Bush proposes tax on Wi-Fi, unlicensed spectrum By Jeffrey Silva Feb 6, 2006
WASHINGTON-President Bush, facing a huge budget deficit, today proposed squeezing more money from the nation's airwaves by supporting legislative changes that would allow the Federal Communications Commission to set "user fees" on "un-auctioned" radio spectrum.
The proposal, contained in the president's 2007 budget plan and projected to raise $3.6 billion during the decade, is believed to be aimed at unlicensed frequencies used for Wi-Fi and other applications.
It's unclear whether the "user fee" tax would be paid by equipment vendors or end users.
"Spectrum assignment policy has not kept pace with the changing market.

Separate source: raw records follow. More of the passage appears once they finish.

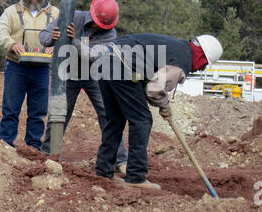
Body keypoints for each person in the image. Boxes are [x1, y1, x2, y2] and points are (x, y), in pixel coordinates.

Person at [71, 32, 223, 190]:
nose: (200, 69)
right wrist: (164, 106)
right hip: (123, 66)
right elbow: (154, 89)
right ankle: (136, 176)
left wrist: (164, 104)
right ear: (203, 58)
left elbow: (146, 80)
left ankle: (103, 171)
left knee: (115, 120)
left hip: (106, 61)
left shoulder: (176, 47)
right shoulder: (181, 61)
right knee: (142, 120)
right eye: (204, 65)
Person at [39, 0, 128, 173]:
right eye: (96, 24)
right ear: (92, 14)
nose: (97, 28)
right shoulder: (73, 17)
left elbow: (94, 55)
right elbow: (42, 36)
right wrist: (53, 37)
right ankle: (49, 152)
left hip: (95, 76)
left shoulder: (111, 33)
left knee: (109, 115)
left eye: (101, 26)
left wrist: (73, 41)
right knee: (59, 113)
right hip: (67, 73)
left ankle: (121, 160)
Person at [0, 0, 59, 150]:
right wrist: (12, 44)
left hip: (41, 69)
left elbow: (66, 35)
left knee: (38, 111)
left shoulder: (54, 13)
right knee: (11, 108)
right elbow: (1, 33)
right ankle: (6, 146)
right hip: (16, 66)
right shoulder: (11, 12)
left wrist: (56, 46)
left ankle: (33, 146)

Service providers using different technologies to deliver a similar product can face different spectrum license acquisition costs," the budget stated. "The lack of parity in spectrum assignment creates incentives that can diminish the overall utility of the spectrum."
Bush's $2.77 trillion spending package proposes $302 million for the FCC in fiscal 2007. Most of the agency's budget would be underwritten by regulatory fees.
Bush again called for the elimination of the Telecommunications Development Fund, describing it as "a poorly performing venture capital enterprise financed by interest earned on spectrum auctions." The TDF was included in the 1996 telecom act, whose ten year anniversary is Wednesday.